En écrivant cela, je ne veux absolument pas que vous ayez pitié de moi. Ce qui m’est arrivé est triste, injuste, mais je ne veux pas être vu comme une victime. Je veux être vu comme un survivant qui a plein de ressources. Je souhaite qu’on me regarde avec compassion pour tout le travail que j’aurai à faire afin de reprendre mon développement et avoir enfin un vie heureuse. Je suis résiliant mais cela ne suffira pas. J’aurai besoin de mes parents et de vous. Je veux que vous deveniez mes tuteurs de résilience. Comme on met un tuteur à un tournesol pour qu’il pousse bien vers le soleil, vous serez mes tuteurs pour pousser en beauté et en santé.
Vous devez savoir que l’attachement n’a rien à voir avec l’amour. L’attachement c’est un lien fort, un lien permanent de sécurité, de confiance, de conviction, la conviction d’être tellement spécial pour quelqu’un qu’il ne vous quittera jamais. Lorsqu’un enfant est en relation d’attachement sécurisé avec son parent, il sait, il sait que son parent ne l’abandonnera jamais, qu’il répondra toujours à ses besoins et qu’il le protègera toujours des dangers. Le sentiment d’amour, pour un enfant, arrive dans son cœur et dans son âme après l’attachement comme on met une cerise sur le gâteau.

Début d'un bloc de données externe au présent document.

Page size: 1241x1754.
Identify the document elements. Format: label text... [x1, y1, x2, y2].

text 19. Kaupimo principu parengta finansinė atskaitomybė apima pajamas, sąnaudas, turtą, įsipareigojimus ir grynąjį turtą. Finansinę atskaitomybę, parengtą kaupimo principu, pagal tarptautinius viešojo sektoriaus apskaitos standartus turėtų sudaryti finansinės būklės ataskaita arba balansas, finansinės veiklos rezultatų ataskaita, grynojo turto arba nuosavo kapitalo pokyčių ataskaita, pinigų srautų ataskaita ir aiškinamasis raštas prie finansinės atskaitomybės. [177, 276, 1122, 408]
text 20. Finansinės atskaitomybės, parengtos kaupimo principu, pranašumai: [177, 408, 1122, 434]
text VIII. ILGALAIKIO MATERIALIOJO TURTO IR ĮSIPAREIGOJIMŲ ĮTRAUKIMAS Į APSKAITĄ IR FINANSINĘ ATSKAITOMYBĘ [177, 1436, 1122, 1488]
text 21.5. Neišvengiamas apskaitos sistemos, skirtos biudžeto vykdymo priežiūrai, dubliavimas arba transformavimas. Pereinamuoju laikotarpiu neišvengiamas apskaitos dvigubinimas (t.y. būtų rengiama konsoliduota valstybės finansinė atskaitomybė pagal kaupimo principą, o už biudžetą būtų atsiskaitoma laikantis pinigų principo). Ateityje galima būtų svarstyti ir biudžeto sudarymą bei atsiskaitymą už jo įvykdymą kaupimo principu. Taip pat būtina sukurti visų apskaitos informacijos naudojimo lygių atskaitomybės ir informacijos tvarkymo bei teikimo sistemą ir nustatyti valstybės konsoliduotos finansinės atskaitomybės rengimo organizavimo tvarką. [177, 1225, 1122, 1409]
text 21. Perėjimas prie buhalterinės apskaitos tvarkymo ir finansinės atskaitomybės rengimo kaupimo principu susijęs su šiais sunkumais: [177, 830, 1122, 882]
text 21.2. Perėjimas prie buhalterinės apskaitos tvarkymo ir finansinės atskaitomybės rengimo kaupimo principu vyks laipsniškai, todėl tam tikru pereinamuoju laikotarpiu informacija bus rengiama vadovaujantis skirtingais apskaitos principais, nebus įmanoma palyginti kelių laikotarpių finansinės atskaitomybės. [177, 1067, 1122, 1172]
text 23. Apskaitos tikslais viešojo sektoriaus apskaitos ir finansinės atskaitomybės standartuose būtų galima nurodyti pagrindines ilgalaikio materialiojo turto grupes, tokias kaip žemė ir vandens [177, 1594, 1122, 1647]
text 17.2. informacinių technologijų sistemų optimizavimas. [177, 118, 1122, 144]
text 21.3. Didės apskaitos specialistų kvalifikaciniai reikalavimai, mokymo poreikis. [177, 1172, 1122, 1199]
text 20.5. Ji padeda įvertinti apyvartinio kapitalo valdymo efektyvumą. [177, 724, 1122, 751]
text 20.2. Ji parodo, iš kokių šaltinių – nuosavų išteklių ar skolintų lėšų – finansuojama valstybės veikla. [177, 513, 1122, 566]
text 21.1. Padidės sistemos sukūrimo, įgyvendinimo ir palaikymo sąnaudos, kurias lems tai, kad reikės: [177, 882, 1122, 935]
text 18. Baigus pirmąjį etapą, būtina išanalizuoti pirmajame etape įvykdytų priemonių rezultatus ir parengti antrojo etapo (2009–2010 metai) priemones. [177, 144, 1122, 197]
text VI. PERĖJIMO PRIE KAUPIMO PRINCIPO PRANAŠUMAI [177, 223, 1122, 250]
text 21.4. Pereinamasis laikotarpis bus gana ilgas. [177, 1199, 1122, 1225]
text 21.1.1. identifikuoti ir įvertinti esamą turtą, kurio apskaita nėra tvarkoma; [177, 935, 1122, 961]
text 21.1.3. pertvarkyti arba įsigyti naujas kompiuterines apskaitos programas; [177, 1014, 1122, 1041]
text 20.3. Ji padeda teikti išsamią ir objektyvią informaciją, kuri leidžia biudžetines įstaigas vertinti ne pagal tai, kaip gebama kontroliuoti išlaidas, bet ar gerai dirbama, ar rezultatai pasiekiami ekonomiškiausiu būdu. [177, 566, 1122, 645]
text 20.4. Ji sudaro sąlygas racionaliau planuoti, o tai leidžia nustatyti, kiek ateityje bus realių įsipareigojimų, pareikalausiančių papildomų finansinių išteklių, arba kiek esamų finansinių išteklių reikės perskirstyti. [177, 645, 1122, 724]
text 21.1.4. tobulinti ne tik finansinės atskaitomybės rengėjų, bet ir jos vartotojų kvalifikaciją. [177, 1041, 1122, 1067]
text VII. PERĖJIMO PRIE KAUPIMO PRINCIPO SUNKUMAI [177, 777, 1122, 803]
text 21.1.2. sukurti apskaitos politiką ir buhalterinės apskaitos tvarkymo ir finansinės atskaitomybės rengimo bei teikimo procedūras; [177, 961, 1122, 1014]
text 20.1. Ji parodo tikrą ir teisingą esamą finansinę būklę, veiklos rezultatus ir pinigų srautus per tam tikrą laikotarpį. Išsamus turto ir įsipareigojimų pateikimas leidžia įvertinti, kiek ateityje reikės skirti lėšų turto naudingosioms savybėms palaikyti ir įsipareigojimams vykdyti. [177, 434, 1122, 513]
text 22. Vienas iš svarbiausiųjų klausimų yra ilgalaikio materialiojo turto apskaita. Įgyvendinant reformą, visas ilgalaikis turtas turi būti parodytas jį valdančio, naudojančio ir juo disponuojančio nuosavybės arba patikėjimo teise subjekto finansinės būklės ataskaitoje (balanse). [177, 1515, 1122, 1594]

Moi, j’ai appris que j’étais petit, vulnérable, dépendant et que j’avais besoin d’un adulte pour survivre… Mais de n’importe quel adulte. Ce qui sera le plus difficile et le plus important dans mon avenir c’est donc de réussir à faire confiance et à me sentir en sécurité avec mon nouveau papa et ma nouvelle maman, à les considérer comme des adultes spéciaux, irremplaçables. Le plus ardu sera d’abord de tisser avec eux un lien d’attachement solide et permanent alors que tous les autres liens que j’ai vécus se sont coupés.  Tout mon être aura peur au début qu’eux aussi disparaissent, qu’ils ne décodent pas mes besoins et n’y répondent pas de façon rapide, chaleureuse et prévisible, qu’ils ne me voit pas comme spécial, unique, digne d’amour et d’investissement. Comment cela pourrait il en être autrement ? Jusqu’à mon adoption, je n’avais rien vécu d’autre ! J’ai appris avec courage à m’adapter, à m’ajuster mais pas à m’attacher.
Cela prendra du temps avant que je puisse me rassurer, reprendre des forces, m’attacher, m’accrocher à eux. Il faudra que ce soit eux seuls qui répondent à tous mes besoins de survie – me faire manger et boire, me consoler et me soigner- pendant plusieurs mois avant que je sois convaincu que c’est vrai, possible, réel et merveilleux. Cette étape m’est nécessaire avant de comprendre que je peux vraiment compter sur eux et qu’ils semblent vraiment aimer s’occuper de moi. Car l’attachement se tisse lorsqu’un enfant vit une détresse et que son parent apaise cette détresse. Cela devra se répéter des milliers de fois avant de s’imprimer dans mon cerveau pour toujours. 
Une fois que je serai rassuré, une fois que j’aurai senti et vécu ces liens apaisants, je pourrai confier ma vie, ma santé et ma sécurité à mes nouveaux parents. Je serai enfin disponible pour créer d’autres liens avec vous, tous les membres de ma nouvelle famille.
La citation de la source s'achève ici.